The baud rate actually has to be set correctly in the firmware before the connection works.

The command line to invoke for the IP address 1.2.3.4 port 23 is:

  mame -rp . vt240 -window -nothrottle -host null_modem -bitb socket.1.2.3.4:23
These are some useful articles that I read in getting it working.

http://www.bitsavers.org/pdf/dec/terminal/

https://github.com/larsbrinkhoff/terminal-simulator/issues/1

https://www.mail-archive.com/simh@trailing-edge.com/msg09086...

https://forums.bannister.org/ubbthreads.php?ubb=showflat&Num...

https://simh.trailing-edge.narkive.com/qgzCvrl8/dec-vt-emula...


very neat. thank you.


Pro tip for people who make fonts:

if you have a webpage for the font, include quality, high resolution pictures of the font.

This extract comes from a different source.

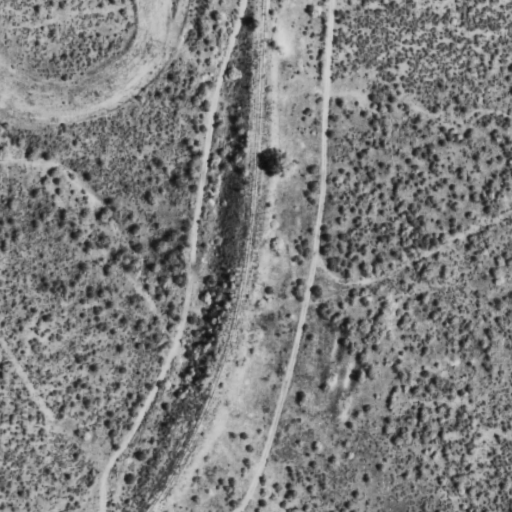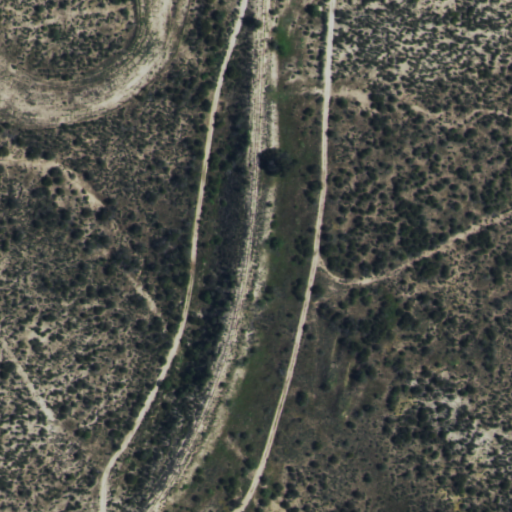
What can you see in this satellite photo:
railway: (241, 269)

And it comes with my 3270 font!


I use this font all the time with my gnome terminal set at 132x43 to remind me of my good times with OpenVMS using a VT220.

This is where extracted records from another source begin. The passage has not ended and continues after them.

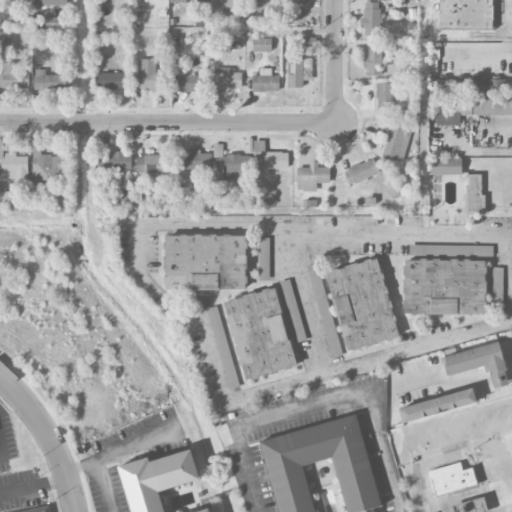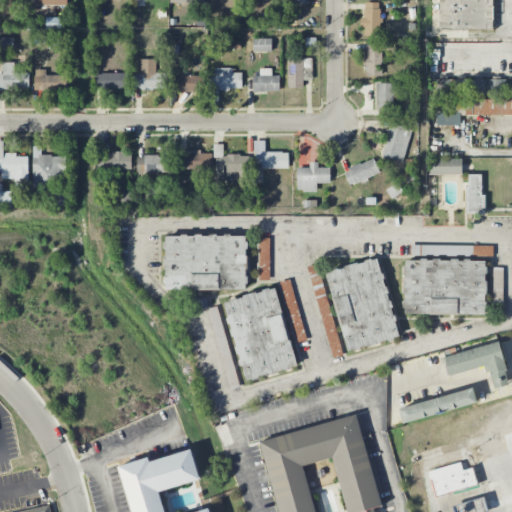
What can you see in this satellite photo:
building: (186, 1)
building: (299, 1)
building: (50, 2)
building: (465, 14)
building: (371, 19)
building: (6, 43)
building: (262, 45)
building: (373, 59)
road: (335, 62)
building: (296, 72)
building: (149, 76)
building: (13, 78)
building: (225, 79)
building: (111, 81)
building: (265, 81)
building: (49, 82)
building: (187, 83)
building: (472, 87)
building: (386, 99)
building: (485, 106)
building: (448, 119)
road: (167, 124)
building: (397, 142)
road: (479, 154)
building: (270, 158)
building: (194, 160)
building: (113, 162)
building: (153, 164)
building: (445, 166)
building: (14, 168)
building: (46, 168)
building: (361, 172)
building: (312, 177)
building: (475, 195)
building: (5, 198)
building: (264, 259)
building: (205, 262)
building: (447, 283)
road: (306, 303)
building: (362, 304)
building: (293, 311)
road: (180, 312)
building: (260, 333)
building: (223, 347)
building: (480, 361)
building: (480, 363)
road: (511, 373)
road: (318, 405)
building: (437, 405)
building: (437, 405)
road: (49, 438)
road: (116, 451)
building: (321, 465)
building: (322, 465)
road: (496, 466)
building: (451, 478)
building: (155, 479)
building: (157, 479)
building: (452, 479)
road: (34, 486)
road: (105, 486)
road: (467, 495)
building: (471, 506)
gas station: (472, 506)
building: (472, 506)
building: (38, 510)
building: (38, 510)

I used to love this font but the fake scanline effect was eyehurty after a while. DEC Terminal Modern is the same font with a nice vector look that won't interfere with the scanlines when you use it in cool-retro-term.


https://www.dafont.com/dec-terminal-modern.font

Does this have any particular size it's supposed to be used at?


Nah, it's good for all sizes. The glyphs have been completely vectorized.


Doesn't work in Terminal on macOS. It only displays bordered-questionmarks instead of glyphs. On the webpage, it does look like a nice font, though.


I may have grabbed it from a different place, but I remember this font working well in iTerm under macOS.


The source site at vtxemu.com has been squatted though :( Any other source to download it?


On the site linked above, over on the right-hand side of the page there's a "download" button that still works.


Thank you! Got it now.


I have a _decterm.ttf that is larger (237400 bytes) and newer (Mar 29 2019) than the one at dafont.com, but do not remember where I got it from.


Here's how to do the same thing in Fontforge (with .otf file ready for download) https://gist.github.com/epilys/95869773037d3d2235d324bd5a048...


I built it into a package for arch AUR, then when I loooked at it, I have to agree. The scan lines built into the font are not desirable.

I installed the DEC Terminal Modern package 8-/

Cool notes on the rendering process by the author though...


I installed this font, set my default foreground color to #FDDF7D, and am feeling like I've transported back to 1984.


You need something to emulate flyback whine. Which I can't hear any more having old ears.

Maybe a bit of horizontal hold wobble too


Neat. It does look just like the font I had on that terminal.... back in the day.

There's some interesting design in it.


De Anza College in the early 1990s--we had quite a few VT220s. Super nostalgia...


Thanks! Just installed the font.

Next time I need to email a SQL query, I will use it <3


Nice font but I wish it didn't consist of lines like that.


That’s more or less how it shows on the terminal screen. Scanlines were part of the experience.

You can manually trace over the ROM bitmaps and make the contour - I did that with my 3270 font.